His relatives do not accept his decision. His uncle, the Duke, comes to Venice to "arrange" matters. He suggests a sham reconciliation between Lucas and his wife, and for Agnes, "The suburban villa, the little garden, a couple of discreet servants—everything à la mode." Agnes sneers at this, of course, but is horrified to discover that Lucas actually considers it. She reluctantly agrees.

Gertrude, though shocked by Agnes' open "immorality", has come to appreciate her philosophy. She now urges Agnes to reject this hypocritical arrangement, and instead to come with her and Amos to their home in Yorkshire. Amos also appeals to her, urging her to pray for guidance. Agnes agrees to go with them.

Lucas now rejects the Duke's proposal, and the Duke asks Gertrude and Amos to stop interfering.

Sybil Lucas now appears. She confronts Agnes, and bizarrely asks her to return to Lucas and get him to return to London. She despises Lucas, but she loved him once, and doesn't want to see him "utterly wasted". She implies that her apparent reconciliation with Lucas would relieve her of a great humiliation, even though he made her as miserable as Agnes' husband did her. Agnes breaks down and agrees. However, Gertrude intervenes, fearing that this path will corrupt and destroy Agnes. Sybil breaks down and repudiates the deal.
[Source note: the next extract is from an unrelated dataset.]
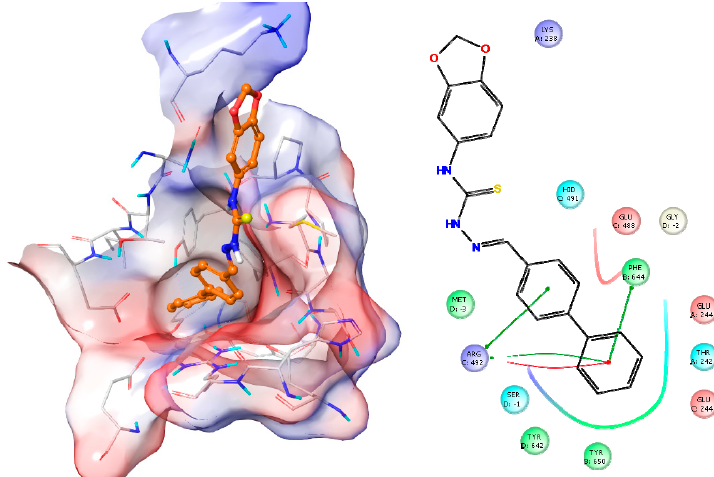
Figure 7. The docking position of compound 5 on SIRT1 and the interactions between compound 5 and SIRT1. (Green line: Pi-pi stacking; Red line: Salt bridge). Surface representation with overlaid electrostatic surface potentials (Red: Negative; Blue: Positive).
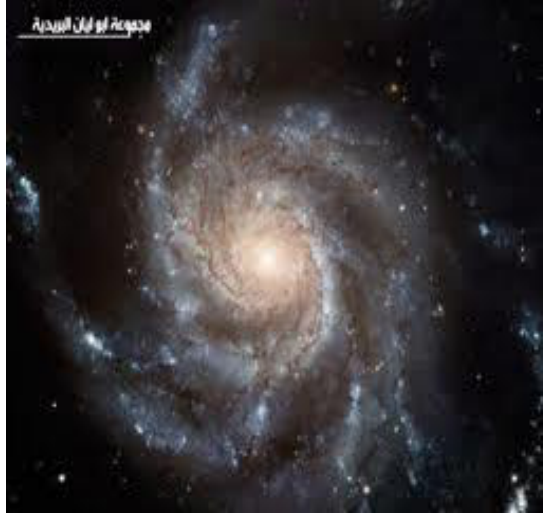
Fig.1: Original Milky way galaxy.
Lucas makes a last effort to join with Agnes, and resume their "free love" life, but Agnes has had enough; she thought she was a leader, a moral example, who would show the world "how men and woman may live independent and noble lives without rule, guidance or sacrament", but she proved weak and corruptible. She feels that she cannot sit in judgment of Sybil any longer; she will go with Amos and Gertrude; and she urges Lucas to learn to pray.

==Revivals==
John Hare revived the play at Abbey's Theatre, New York in 1896, with Julia Neilson in the title role. It was not well received – The New York Times called it "smart, ingenious but disliked" – and was quickly replaced by other plays in the repertory of Hare's company. The play was then revived in the West End by Mrs Patrick Campbell (who also reprised her original role), the production opening at London's Royalty Theatre on 27 February 1901.

In 2014 the London-based production company Primavera Productions presented in the second West End revival of the play, at the Jermyn Street Theatre. Rhiannon Sommers played Agnes Ebbsmith and Christopher Ravenscroft played the Duke of St Olpherts, with Max Hutchinson as Lucas Cleeve. Abbey Wright directed the revival. Reviewing the production in The Guardian, Michael Billington described the work as "a flawed but intriguing curiosity" and said "the play is worth reviving if only because it demonstrates Pinero's desire to run with the commercial hare while hunting with the intellectual hounds".